— What you should do —
Go through the following data and transcribe exactly the stretch of lines from the one holding "TK … = adhesive" to the one holding "(depends on reflector)", both included.

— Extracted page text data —

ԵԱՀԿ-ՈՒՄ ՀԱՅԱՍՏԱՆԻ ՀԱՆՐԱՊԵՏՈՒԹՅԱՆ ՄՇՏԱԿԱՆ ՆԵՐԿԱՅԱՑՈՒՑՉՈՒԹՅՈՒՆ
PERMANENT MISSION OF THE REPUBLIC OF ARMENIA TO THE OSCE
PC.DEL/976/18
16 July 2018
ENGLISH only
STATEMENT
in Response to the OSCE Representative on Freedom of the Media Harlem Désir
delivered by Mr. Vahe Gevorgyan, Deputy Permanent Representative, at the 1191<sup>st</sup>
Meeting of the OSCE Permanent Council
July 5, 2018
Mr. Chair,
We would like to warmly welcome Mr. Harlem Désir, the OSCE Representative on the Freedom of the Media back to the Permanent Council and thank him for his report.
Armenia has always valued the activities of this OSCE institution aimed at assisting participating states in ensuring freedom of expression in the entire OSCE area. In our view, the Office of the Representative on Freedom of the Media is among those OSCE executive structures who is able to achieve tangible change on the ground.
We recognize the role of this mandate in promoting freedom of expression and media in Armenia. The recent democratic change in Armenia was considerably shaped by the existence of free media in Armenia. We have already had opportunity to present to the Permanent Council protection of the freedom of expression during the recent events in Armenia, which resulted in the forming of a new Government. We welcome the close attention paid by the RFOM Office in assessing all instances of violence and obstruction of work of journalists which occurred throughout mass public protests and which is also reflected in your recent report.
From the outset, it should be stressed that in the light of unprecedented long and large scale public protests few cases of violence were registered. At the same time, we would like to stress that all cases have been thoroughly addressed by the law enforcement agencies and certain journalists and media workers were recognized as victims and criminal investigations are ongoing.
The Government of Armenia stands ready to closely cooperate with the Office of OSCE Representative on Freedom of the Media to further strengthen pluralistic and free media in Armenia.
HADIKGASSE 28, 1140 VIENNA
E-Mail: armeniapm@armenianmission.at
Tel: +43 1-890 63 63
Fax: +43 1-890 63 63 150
--
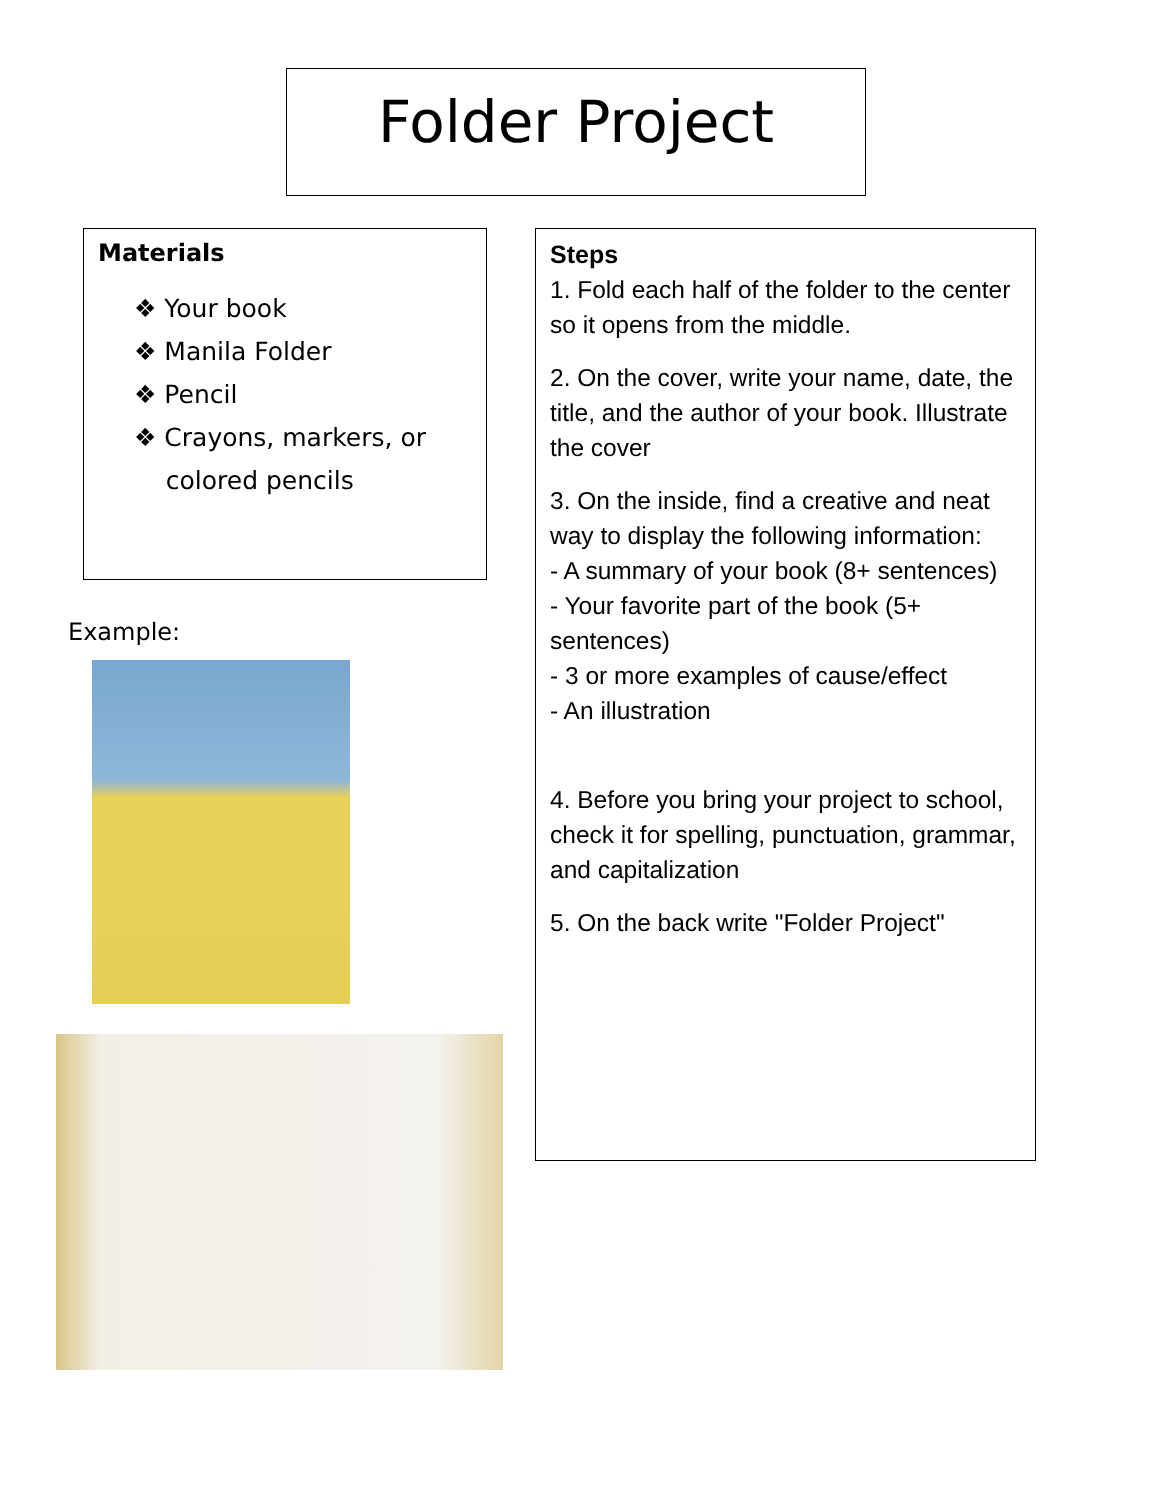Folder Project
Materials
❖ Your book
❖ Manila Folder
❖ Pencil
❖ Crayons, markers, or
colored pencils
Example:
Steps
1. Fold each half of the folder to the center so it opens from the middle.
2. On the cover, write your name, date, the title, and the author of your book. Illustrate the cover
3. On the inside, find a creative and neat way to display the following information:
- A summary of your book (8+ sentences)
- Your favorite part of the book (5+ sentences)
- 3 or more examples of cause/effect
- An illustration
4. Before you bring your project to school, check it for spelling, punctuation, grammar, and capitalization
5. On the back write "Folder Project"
* * *
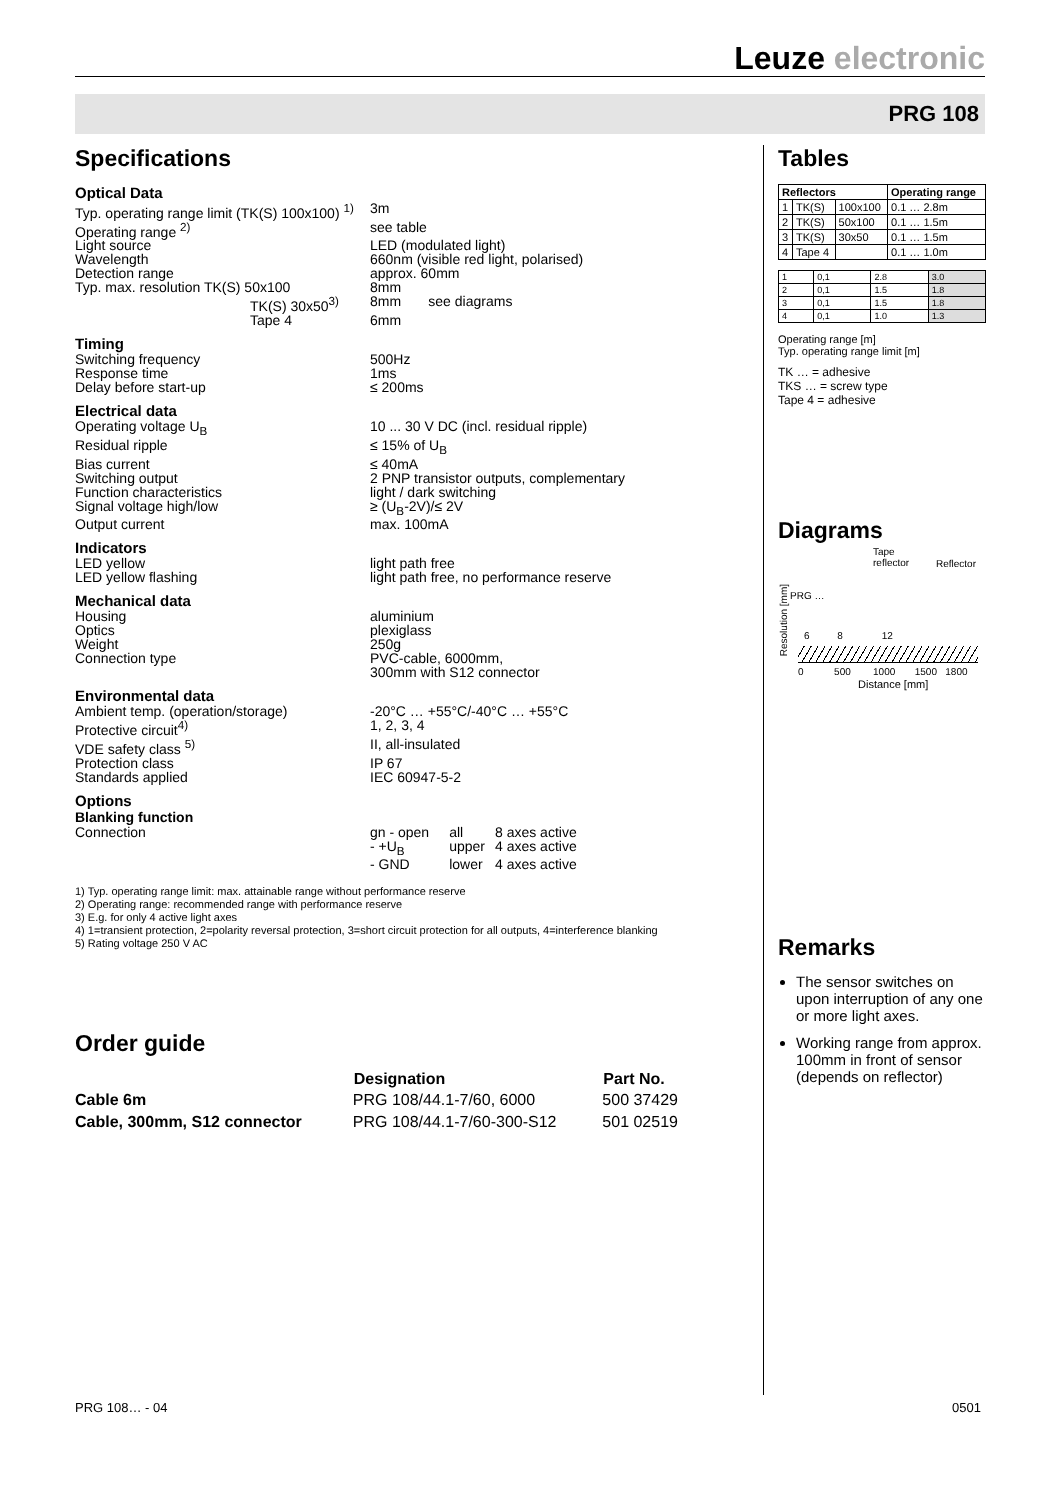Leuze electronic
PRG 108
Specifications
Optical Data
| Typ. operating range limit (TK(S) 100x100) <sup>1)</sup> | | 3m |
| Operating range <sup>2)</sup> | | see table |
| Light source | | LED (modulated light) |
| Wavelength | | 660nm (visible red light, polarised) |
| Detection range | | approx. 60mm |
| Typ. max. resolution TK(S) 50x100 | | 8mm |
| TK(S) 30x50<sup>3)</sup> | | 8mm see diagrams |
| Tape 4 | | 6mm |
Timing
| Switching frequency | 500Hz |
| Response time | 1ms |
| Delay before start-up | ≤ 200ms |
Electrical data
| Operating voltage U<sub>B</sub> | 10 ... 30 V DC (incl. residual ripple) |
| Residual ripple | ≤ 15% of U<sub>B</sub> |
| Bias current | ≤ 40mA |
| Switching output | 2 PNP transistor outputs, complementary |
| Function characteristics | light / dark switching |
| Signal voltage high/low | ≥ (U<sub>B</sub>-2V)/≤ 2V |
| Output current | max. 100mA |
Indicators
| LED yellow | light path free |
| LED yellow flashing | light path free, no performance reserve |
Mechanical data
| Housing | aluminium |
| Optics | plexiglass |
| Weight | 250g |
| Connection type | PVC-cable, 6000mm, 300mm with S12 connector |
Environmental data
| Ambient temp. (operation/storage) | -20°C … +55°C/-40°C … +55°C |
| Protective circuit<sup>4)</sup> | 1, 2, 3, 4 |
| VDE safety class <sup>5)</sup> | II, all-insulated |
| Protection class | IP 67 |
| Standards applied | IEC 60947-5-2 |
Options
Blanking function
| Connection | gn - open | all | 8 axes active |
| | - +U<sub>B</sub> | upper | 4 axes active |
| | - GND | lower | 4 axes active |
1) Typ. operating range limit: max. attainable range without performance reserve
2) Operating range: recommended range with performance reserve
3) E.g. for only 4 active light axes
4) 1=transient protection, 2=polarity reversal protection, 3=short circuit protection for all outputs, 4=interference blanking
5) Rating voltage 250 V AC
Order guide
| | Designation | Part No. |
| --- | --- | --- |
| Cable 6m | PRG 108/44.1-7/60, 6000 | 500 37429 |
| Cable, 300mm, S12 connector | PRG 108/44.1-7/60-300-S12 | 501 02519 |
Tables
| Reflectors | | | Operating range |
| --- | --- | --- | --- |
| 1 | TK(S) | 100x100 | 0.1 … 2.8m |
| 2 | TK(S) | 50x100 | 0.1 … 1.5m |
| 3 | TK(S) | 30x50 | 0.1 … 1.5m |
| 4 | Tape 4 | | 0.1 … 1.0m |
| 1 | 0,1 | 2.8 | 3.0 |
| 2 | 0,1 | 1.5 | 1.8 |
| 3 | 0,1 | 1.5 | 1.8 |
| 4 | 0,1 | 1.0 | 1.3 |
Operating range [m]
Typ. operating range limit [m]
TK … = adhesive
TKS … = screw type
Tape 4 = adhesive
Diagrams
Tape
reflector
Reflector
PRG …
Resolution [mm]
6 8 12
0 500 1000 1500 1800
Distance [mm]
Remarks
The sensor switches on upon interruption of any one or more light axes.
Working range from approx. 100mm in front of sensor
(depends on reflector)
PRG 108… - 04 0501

— Answer area —
TK … = adhesive
TKS … = screw type
Tape 4 = adhesive
Diagrams
Tape
reflector
Reflector
PRG …
Resolution [mm]
6 8 12
0 500 1000 1500 1800
Distance [mm]
Remarks
The sensor switches on upon interruption of any one or more light axes.
Working range from approx. 100mm in front of sensor
(depends on reflector)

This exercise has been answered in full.